What happens while you sleep?
The first stage of sleep is slow-wave sleep where most of your brain is inactive which allows for restoration of energy in your nervous system.
The second stage of sleep is REM sleep (rapid eye movement) where some parts of your brain are silent while other parts are very active. During REM sleep the secondary sensory cortex is more active.
When you are awake and see something, the stimuli comes in through your retina, through your primary visual cortex, then over to your secondary and tertiary visual cortices, etc. But during REM sleep, the activity starts in the secondary and tertiary cortices rather than the primary visual cortex. In other words, those parts of your brain are processing things even though you aren’t actually seeing anything – you are dreaming.
Why do you need sleep?
First off, to restore energy to your brain. While the brain account for only 3% of your body weight, it uses 20-25% of your energy. Unfortunately, your brains cells cannot store energy. You need to replenish your reserves with sleep.

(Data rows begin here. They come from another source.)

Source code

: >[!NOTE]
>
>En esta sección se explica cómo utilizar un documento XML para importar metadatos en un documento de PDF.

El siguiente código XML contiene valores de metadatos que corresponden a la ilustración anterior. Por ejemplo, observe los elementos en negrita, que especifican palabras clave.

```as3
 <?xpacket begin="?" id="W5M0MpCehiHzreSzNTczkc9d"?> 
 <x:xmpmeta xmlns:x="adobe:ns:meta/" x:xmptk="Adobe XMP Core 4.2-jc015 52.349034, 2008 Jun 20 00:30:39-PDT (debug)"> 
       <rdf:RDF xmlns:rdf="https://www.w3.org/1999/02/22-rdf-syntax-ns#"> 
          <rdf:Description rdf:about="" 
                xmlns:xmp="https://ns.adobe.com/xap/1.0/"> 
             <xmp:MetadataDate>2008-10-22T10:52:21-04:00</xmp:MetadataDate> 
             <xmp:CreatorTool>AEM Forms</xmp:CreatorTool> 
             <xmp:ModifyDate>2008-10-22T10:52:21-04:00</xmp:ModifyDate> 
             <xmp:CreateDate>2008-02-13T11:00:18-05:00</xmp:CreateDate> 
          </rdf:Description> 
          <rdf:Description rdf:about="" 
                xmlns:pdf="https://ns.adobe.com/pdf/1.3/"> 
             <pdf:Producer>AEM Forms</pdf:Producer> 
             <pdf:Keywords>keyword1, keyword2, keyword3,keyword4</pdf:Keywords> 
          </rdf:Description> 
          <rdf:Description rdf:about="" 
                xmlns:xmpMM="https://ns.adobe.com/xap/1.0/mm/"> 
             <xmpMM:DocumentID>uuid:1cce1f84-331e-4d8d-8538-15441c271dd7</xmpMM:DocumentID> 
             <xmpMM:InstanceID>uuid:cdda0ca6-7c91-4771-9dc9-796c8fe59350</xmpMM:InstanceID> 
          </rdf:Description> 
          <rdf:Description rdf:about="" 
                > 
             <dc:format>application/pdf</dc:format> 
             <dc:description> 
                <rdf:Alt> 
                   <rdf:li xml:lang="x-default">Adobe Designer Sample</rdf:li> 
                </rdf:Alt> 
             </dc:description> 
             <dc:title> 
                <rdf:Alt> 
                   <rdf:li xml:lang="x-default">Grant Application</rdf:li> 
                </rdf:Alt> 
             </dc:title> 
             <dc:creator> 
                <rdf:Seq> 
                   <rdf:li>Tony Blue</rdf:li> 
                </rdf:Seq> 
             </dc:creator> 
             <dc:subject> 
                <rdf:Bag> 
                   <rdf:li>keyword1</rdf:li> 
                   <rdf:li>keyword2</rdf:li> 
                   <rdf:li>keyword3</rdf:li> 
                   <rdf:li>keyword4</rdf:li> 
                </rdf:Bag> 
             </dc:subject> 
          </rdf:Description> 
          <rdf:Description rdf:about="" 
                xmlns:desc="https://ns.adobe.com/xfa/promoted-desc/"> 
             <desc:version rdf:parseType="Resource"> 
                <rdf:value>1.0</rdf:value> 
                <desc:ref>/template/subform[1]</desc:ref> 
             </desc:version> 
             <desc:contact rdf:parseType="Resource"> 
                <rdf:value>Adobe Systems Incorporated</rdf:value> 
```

Another very important function of sleep is the consolidation of memories (particularly during REM). If your REM sleep is disrupted, it interferes with your cognition – you won’t remember or learn things as well.
Dreaming is an important activity during sleep. The subcortical/subconscious communicates in the form of images – dream images. Dreaming is also a chance to use circuits in your brain that you may have underused during the day.
Lack of sleep or sleep deprivation is a stressor. Levels of glucocorticoids rise when you are sleep deprived. This can affect your bodies ability to form long-term memory, your metabolism and your immune systems – and not in a good way.
One way to improve the quality and length of sleep is by practicing a meditation/relaxation exercise right before you go to bed. It will help you sleep more soundly and keep you from waking up as often.